* _Record extracts_:
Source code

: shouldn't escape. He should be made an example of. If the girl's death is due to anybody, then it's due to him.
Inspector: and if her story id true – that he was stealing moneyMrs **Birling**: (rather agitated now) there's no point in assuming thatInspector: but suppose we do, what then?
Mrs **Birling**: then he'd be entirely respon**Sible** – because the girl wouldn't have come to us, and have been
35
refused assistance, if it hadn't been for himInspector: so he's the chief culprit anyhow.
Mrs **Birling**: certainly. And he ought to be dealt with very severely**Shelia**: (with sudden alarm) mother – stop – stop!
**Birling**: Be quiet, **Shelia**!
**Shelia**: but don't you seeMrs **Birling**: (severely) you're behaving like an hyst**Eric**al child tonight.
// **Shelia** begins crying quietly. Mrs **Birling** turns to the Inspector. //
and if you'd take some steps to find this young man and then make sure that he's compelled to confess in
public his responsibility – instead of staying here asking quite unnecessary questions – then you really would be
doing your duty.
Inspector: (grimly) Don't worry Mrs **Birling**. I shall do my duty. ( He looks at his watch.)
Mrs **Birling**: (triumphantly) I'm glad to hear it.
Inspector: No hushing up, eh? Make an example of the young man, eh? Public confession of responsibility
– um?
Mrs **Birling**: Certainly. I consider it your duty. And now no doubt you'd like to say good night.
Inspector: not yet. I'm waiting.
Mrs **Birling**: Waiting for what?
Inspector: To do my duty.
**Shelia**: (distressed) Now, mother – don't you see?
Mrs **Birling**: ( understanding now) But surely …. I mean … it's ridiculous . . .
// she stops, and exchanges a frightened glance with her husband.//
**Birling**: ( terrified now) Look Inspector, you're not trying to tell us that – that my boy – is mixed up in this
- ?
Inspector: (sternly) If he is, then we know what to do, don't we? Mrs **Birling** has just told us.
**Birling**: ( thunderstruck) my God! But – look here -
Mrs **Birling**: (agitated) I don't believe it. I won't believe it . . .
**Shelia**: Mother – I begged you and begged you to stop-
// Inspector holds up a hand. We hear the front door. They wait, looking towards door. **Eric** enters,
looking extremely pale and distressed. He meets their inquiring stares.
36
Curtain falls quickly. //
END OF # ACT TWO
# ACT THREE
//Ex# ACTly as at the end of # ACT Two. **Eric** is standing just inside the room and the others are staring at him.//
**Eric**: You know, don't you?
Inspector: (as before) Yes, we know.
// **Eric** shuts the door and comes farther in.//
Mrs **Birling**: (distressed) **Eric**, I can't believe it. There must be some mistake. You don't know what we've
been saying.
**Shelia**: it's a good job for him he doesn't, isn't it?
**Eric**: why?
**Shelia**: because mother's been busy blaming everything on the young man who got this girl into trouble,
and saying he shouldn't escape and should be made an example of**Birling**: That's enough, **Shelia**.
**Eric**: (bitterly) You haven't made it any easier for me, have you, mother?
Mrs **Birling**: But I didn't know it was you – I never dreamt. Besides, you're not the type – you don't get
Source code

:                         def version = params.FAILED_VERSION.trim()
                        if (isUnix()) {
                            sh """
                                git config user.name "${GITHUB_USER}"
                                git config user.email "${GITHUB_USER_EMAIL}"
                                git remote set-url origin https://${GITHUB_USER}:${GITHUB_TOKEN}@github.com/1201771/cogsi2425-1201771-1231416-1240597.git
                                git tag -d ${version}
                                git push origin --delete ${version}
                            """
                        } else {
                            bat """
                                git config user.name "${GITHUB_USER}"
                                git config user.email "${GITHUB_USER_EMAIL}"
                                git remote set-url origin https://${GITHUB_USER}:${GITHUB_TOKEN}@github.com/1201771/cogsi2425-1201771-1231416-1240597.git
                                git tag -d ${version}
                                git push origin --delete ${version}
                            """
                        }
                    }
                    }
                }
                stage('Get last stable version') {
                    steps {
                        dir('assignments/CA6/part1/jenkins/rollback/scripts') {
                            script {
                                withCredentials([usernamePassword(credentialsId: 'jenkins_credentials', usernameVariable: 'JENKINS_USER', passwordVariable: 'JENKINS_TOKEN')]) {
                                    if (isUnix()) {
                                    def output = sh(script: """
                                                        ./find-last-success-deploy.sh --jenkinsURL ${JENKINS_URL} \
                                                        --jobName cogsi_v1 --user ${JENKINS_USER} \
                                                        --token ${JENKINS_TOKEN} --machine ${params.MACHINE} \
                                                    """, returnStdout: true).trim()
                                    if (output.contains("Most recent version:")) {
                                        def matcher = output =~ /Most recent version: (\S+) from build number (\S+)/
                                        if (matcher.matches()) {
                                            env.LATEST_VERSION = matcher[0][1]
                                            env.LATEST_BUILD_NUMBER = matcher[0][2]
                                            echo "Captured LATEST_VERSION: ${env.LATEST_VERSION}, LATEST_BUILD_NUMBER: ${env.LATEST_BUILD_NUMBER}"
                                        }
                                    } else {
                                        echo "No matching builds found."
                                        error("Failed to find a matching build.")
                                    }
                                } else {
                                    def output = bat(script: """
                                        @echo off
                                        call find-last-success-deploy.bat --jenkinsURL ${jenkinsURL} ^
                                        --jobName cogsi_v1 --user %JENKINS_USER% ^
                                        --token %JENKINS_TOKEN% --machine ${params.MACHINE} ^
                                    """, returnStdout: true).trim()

* _What to do_: Collect every line above that contains the string "MACHINE", matching case exactly.

* _Result of the task_:
                                                        --token ${JENKINS_TOKEN} --machine ${params.MACHINE} \
                                        --token %JENKINS_TOKEN% --machine ${params.MACHINE} ^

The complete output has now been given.